Machine learning uses algorithms and statistical models so that computer systems can effectively perform a task without explicit instructions, relying instead on patterns and inference. At UMD, for example, computer vision experts are “training” computers to identify and match key facial characteristics by having machines analyze millions of images publicly available on social media.
The center officially launched with a workshop last month featuring talks and panel discussions from machine learning experts in auditory systems, biology and medicine, business, chemistry, natural language processing, and security.
Initial funding for the center comes from the College of Computer, Mathematical, and Natural Sciences (CMNS) and UMIACS, which will provide technical and administrative support.
An inaugural partner of the center, financial and technology leader Capital One, provided additional support, including endowing three faculty positions in machine learning and computer science. Those positions received matching funding from the state’s Maryland E-Nnovation Initiative. Capital One has also provided funding for research projects that align with the organization’s need to stay on the cutting edge in areas like fraud detection and enhancing the customer experience with more personalized, real-time features.
David Jacobs, a professor of computer science with an appointment in UMIACS, will serve as interim director of the new center. To jumpstart the center’s activities, Jacobs has recruited a core group of faculty members in computer science and UMIACS: John Dickerson, Soheil Feizi, Thomas Goldstein, Furong Huang and Aravind Srinivasan. Faculty members from mathematics, chemistry, biology, physics, linguistics, and data science are also heavily involved in machine learning applications, and Jacobs said he expects many of them to be active in the center through direct or affiliate appointments.

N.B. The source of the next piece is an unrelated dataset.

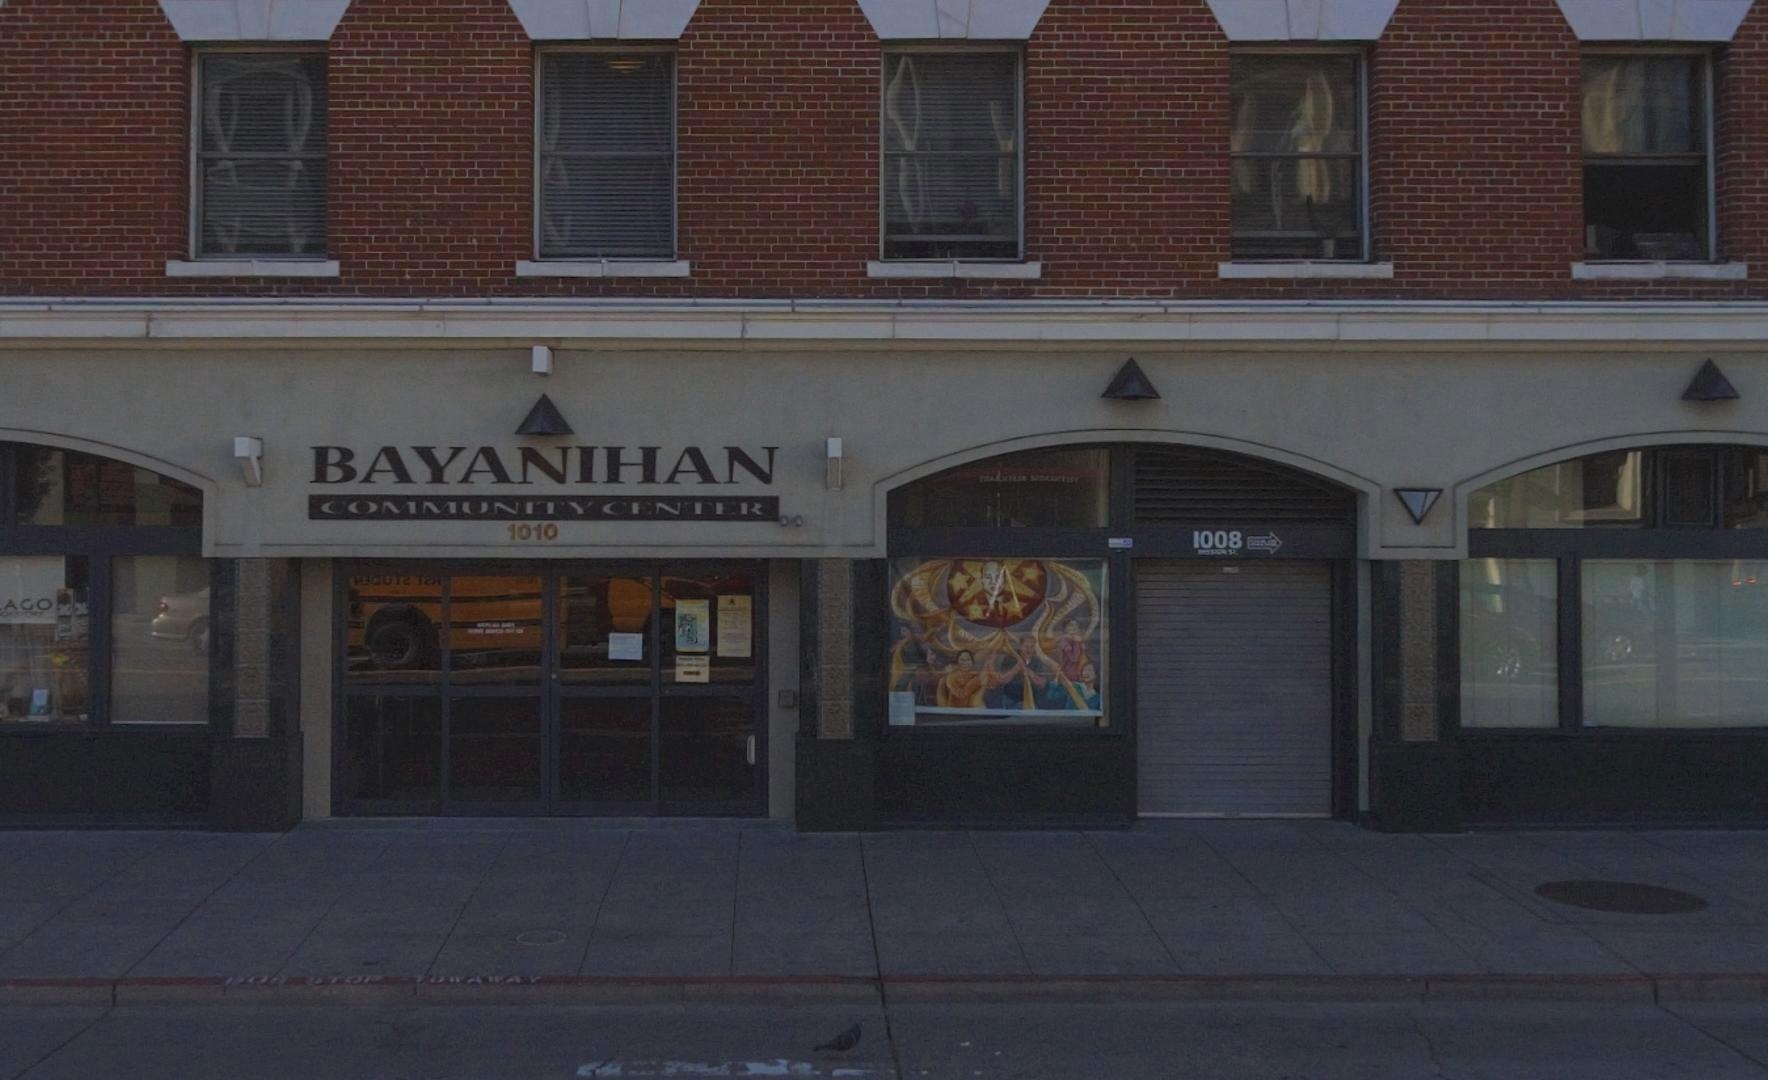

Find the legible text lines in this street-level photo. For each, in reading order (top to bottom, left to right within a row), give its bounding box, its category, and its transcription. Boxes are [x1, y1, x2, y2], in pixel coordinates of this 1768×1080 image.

“We want the center to be a focal point across the campus where faculty, students, and visiting scholars can come to learn about the latest technologies and theoretical applications based in machine learning,” he said.
Key to the center’s success will be a robust computational infrastructure that is needed to perform complex computations involving massive amounts of data. UMIACS technical staff is already supporting multiple machine learning activities in computer vision and computational linguistics.
Plans call for CMNS, UMIACS and other organizations to invest substantially in new computing resources for the machine learning center, Jacobs added.
Amitabh Varshney, professor of computer science and dean of CMNS, said the center will be a valuable resource for the state of Maryland and the region—both for students seeking the latest knowledge and skills and for companies wanting professional development training for their employees.
“We have new educational activities planned by the college that include professional master’s programs in machine learning and data science and analytics,” Varshney said. “We want to leverage our location near numerous federal agencies and private corporations that are interested in expanding their workforce capabilities in these areas.”